Cá comigo, mais apegado ao linguajar goiano-tocantinense, é muito mais gostoso usar-se uma palavra que a semântica convencionou ser outra: “dianteiro” ou “traseiro”, para designar o carro-de-bois com excesso de carga na frente ou atrás; “faltar” (morrer); “gastar” (consumir principalmente cigarro); “fato” (vísceras); água “esperta” (morna, quase quente); café “escoteiro” (puro, sem acompanhamento); “isca” (o acompanhamento do café), “maneira” (abertura lateral na saia); “livro” (parte do bucho da rês, composta de camadas que lembram folhas de um livro); “lombo” (filé); “malhada” (local onde o gado de reúne para remoer; e é também o coco macaúba remoído e regurgitado); “maloca” (rebanho de gado que pasta em determinado local); “madre” (útero); “melado” (animal da cor de mel, também chamado “sabaruno”); “movido” (diz-se do fruto que não se desenvolveu); “palanque” (poste ou moirão de cerca ou curral); “peçonha” (o primeiro leite da vaca, colostro); “penso” (fora de prumo ou curativo); “positivo” (missão específica incumbida a uma pessoa); “preguiçoso” de caça ou de peixe (escasso); “prato” (medida de capacidade equivalente a dois litros); “provocar” (ter náuseas); “preguiçosa” (espreguiçadeira); “prosódico” (falante, loquaz); “sentinela” (velório); “quadra” (época); “sistema” (veneta, humor); “solteiro” (diz-se do gado que não está com cria); “tarefa” (medida de extensão equivalente a 80 braças); “torneira” (cabide de parece para dependurar chapéus); “tubo” de linha (retrós); “transar” (trocar cheque pré-datado com agiota); “vazio” (a parte mole da barriga); “volta (colar ou cordão); “vivo” (debrum ou enfeite de cor diferente na roupa). E por aí vai.

A lista é extensa.

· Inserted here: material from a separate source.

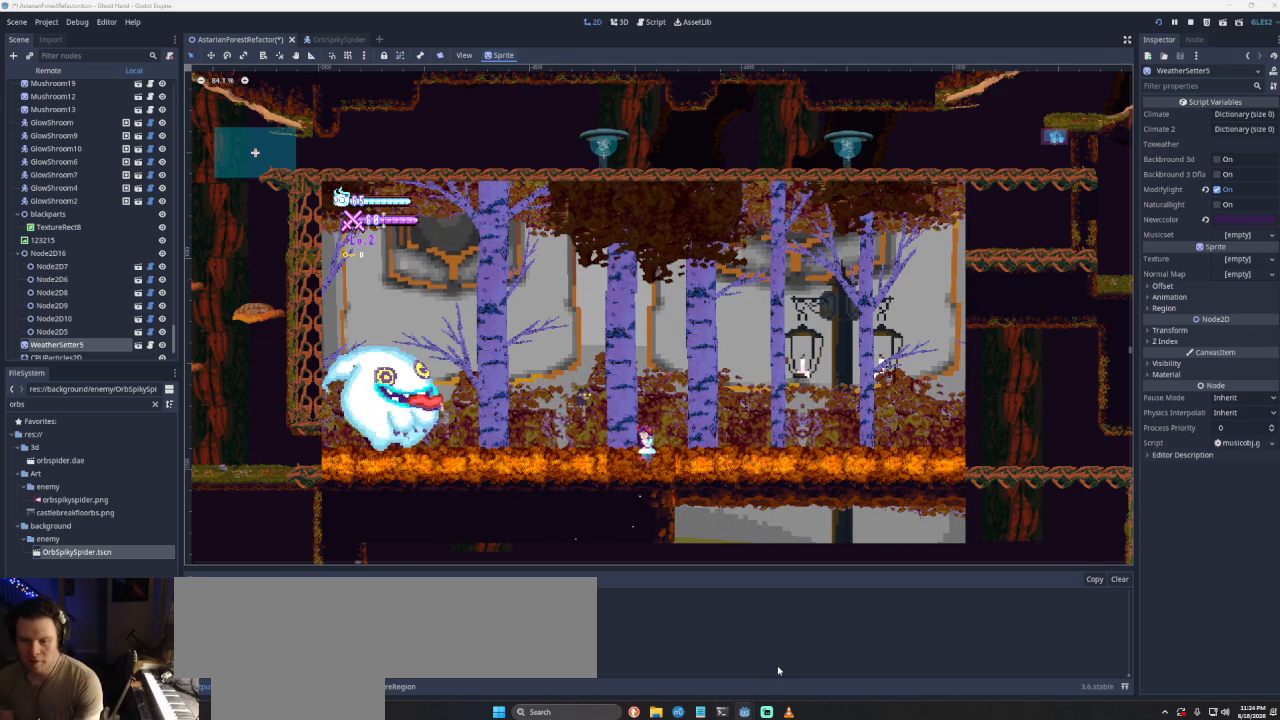
{"buttons": [], "left_stick": "center", "right_stick": "center", "events": []}
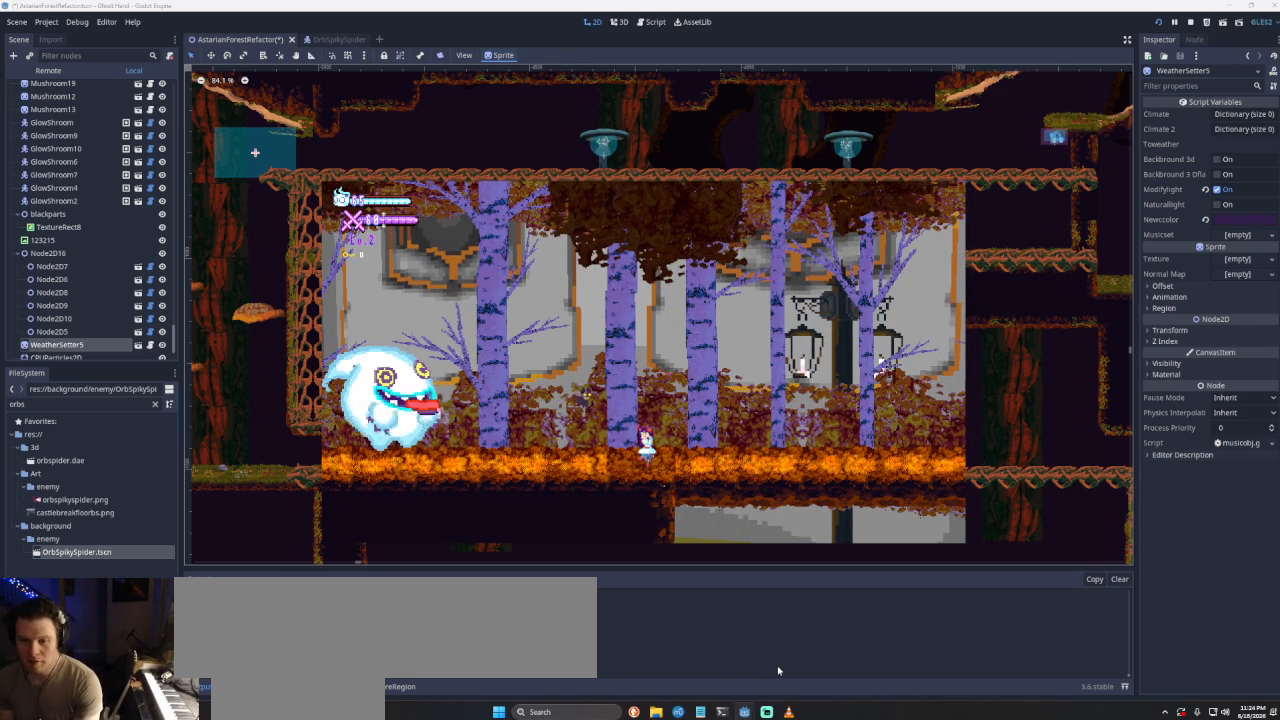
{"buttons": [], "left_stick": "right", "right_stick": "center", "events": [[467, "left_stick", "right"]]}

Mas garanto que são termos muito mais gostosos de se ouvir do que os neologismos de Guimarães Rosa.

Daí, eu preferir o linguajar rústico e espontâneo de Carmo Bernardes.

 

(Liberato Póvoa, desembargador aposentado do TJ-TO, membro-fundador da Academia Tocantinense de Letras e da Academia Dianopolina de Letras, membro da Associação Goiana de Imprensa (AGI), escritor, jurista, historiador e advogado, [email protected])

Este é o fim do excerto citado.